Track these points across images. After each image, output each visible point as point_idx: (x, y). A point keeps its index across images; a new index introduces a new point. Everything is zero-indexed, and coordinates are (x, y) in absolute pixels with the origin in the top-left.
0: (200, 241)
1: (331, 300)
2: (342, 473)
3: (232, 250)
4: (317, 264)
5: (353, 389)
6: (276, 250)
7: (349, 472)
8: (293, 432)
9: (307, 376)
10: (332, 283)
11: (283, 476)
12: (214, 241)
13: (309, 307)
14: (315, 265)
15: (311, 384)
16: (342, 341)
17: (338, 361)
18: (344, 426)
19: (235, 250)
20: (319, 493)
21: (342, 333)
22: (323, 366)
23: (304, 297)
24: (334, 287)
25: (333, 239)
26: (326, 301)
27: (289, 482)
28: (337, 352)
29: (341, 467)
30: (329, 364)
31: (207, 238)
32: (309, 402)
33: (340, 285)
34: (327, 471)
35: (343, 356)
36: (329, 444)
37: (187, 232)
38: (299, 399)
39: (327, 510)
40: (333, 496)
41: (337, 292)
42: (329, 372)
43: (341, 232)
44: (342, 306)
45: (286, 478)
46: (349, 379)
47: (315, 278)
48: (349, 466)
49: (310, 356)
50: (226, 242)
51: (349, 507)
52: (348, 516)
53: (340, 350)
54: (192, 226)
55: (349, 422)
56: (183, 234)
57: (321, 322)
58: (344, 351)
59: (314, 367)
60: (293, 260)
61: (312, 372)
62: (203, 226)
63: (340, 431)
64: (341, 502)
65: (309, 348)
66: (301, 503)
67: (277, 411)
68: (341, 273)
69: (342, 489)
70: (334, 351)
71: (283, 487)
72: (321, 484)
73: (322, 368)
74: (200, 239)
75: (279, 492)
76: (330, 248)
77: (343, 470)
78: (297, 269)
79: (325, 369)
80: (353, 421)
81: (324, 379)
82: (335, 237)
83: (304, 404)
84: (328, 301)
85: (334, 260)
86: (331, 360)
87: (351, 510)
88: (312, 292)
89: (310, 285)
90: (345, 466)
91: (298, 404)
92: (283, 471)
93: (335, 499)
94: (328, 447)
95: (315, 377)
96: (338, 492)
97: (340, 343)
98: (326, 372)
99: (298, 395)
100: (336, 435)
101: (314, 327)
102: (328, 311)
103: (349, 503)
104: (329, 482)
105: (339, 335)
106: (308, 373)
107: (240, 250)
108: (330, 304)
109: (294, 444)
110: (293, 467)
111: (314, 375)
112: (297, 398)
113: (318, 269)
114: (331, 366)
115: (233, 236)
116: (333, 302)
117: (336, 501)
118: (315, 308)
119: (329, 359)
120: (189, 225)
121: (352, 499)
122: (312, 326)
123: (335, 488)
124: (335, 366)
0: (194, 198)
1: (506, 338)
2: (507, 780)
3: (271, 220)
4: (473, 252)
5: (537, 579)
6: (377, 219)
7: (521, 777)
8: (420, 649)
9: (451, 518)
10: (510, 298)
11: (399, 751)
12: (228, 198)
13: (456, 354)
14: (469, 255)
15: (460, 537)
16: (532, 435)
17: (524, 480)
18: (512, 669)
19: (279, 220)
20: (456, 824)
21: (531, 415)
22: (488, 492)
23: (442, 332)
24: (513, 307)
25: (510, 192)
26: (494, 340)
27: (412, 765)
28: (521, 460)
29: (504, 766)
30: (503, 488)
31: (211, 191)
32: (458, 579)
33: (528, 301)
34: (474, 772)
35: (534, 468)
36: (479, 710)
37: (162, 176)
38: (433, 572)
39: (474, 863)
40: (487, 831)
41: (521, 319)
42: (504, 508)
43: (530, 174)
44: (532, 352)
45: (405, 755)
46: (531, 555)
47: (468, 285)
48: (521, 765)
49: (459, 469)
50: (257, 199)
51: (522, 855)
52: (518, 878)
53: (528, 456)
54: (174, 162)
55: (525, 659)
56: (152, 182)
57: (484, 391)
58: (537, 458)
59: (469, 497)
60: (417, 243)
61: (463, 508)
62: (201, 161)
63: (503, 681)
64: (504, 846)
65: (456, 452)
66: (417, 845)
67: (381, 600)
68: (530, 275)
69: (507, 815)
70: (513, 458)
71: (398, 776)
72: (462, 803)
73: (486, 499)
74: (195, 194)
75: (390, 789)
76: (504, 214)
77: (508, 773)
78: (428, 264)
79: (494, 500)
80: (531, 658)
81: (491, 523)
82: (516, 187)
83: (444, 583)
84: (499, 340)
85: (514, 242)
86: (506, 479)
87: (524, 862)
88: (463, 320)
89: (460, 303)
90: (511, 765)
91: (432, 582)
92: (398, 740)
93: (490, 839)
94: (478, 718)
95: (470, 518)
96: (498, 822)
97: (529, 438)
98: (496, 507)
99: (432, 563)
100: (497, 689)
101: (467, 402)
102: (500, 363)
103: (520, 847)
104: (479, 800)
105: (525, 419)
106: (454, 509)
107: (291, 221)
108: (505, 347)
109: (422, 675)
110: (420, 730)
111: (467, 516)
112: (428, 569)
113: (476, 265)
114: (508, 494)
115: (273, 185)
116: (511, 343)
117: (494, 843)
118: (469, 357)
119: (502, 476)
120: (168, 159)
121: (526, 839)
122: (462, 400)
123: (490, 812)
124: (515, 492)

*Problem requirements*. Please pick out each of the rows above that contains the word "across" and copy those rows unchanged.

*Answer for this exercise*.
Track these points across images. After each image, output each visible point as point_idx: (x, y). A point keeps its index across images; a new index introduces a new point. Everything is zero-indexed, and coordinates are (x, y) in absolute pixels with the origin in the top-left.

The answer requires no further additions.